Monday, December 30, 2013

Miracle on Libbit Avenue

In the days leading up to Christmas, the volume of visits from representatives of the United States Postal Service* goes way up everywhere, not just in New York City courtrooms.



Thanks to the Post Office, and my wonderful cousin Janet, we had a little miracle on Libbit Avenue this year.


A lost recipe from Mom. Not just any recipe, but one that tastes exactly like Christmas.

Turned out, I had everything I needed in the cupboard**.  I doubled the recipe, diligently following her handwritten notes on the back***.  As the bars were baking, the house began filling with the unmistakable scent of warm cinnamon and spice.  Now thoroughly in the mood to tackle a task I'd been putting off for far too long, I finally pulled the holiday boxes out of the garage to start decorating.

Mom's Christmas Stocking

And there she was.

Almost like the cane left in the doorway at the end of my favorite Christmas movie of all time.  I honestly didn't know whether to laugh or cry, so I did both.

Mince Bars | Cheesy Pennies

I hope your holiday was full of warm, spicy, heartstring-tugging miracles, too.

Thursday, December 19, 2013

The Charlie Browniest Time of Year - Part II (with Brownies!)



Yep. Walmart and Target were open on Thanksgiving Day this year.  I just read an article about a Toys 'R Us store in Times Square that is going to stay open for 586 hours straight so people can buy toys every single minute from now until Christmas. I cannot click anywhere on the web without running into glossy, adjective-laden gift guides featuring the "must have" items for each and every person I have ever had even a passing acquaintance with. Amazon wants me to know they deliver on Sundays, and that time is running out.   Fortunately, I'm going to be saving Big Bucks, thanks to all the one-day sales, 4 hour sales, lightning deals and first-come-first-served, once in a lifetime bargains out there.


It's literally insane, this frenzy.  It's like nobody even pays attention to old Christmas specials anymore.

_Parts of the exercise_
A. List the stores and companies named in the blog posts as part of the holiday shopping rush.
B. Summarize the blog posts in two sentences.
C. Answer these questions from the blog posts:
(i) For how many hours straight is the Times Square Toys 'R Us store going to stay open?
(ii) Along with the Post Office, who is thanked for the miracle on Libbit Avenue?
(iii) What scent filled the house while the bars were baking?
Base every answer only on the blog posts.

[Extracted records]
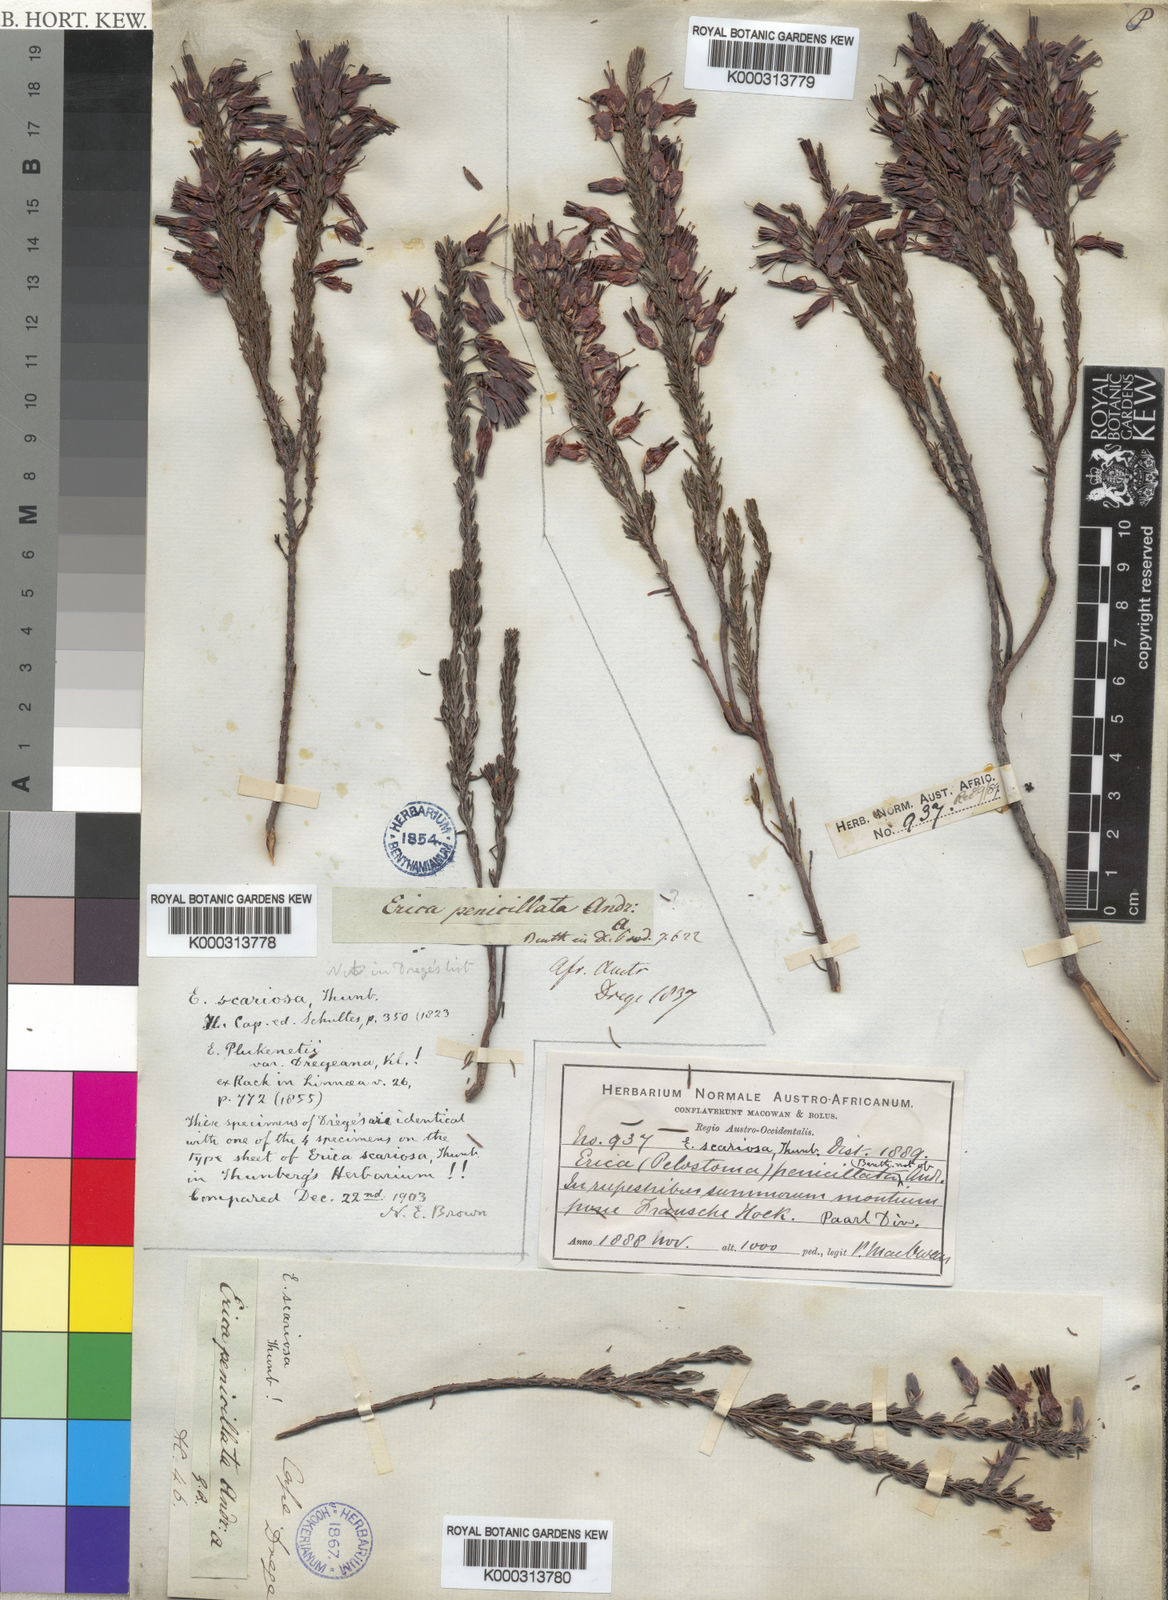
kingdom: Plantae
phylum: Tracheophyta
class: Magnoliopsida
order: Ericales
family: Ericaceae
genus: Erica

...

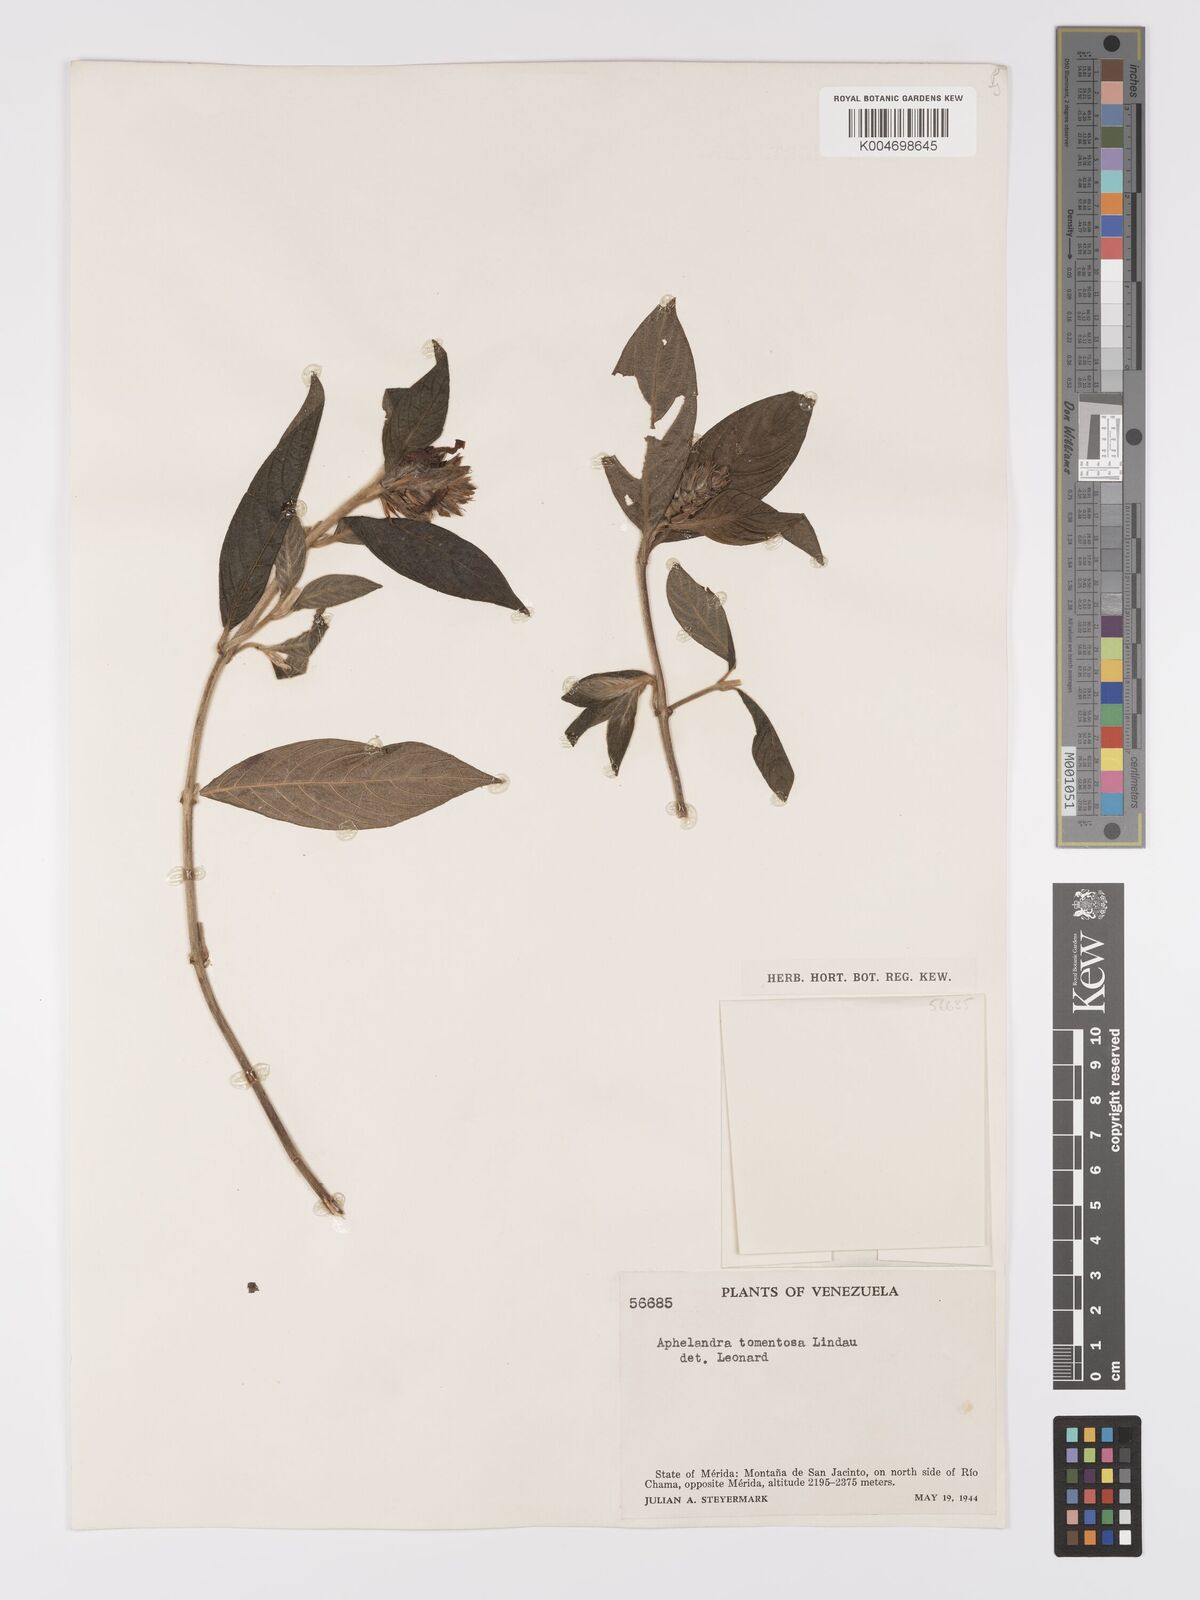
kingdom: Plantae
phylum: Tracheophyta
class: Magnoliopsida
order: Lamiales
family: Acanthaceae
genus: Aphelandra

_Results by task_
A. Walmart, Target, Toys 'R Us, Amazon

B. In the December 30, 2013 post, the writer credits the Post Office and cousin Janet with a little miracle: a lost Christmas recipe from Mom, which the writer doubled and baked before pulling out the holiday boxes and finding Mom's Christmas stocking. The December 19, 2013 post calls the holiday shopping frenzy insane, pointing to stores open on Thanksgiving Day, a Times Square Toys 'R Us staying open 586 hours straight, endless gift guides, and Amazon's Sunday deliveries.

C.
(i) 586 hours
(ii) The writer's cousin Janet
(iii) Warm cinnamon and spice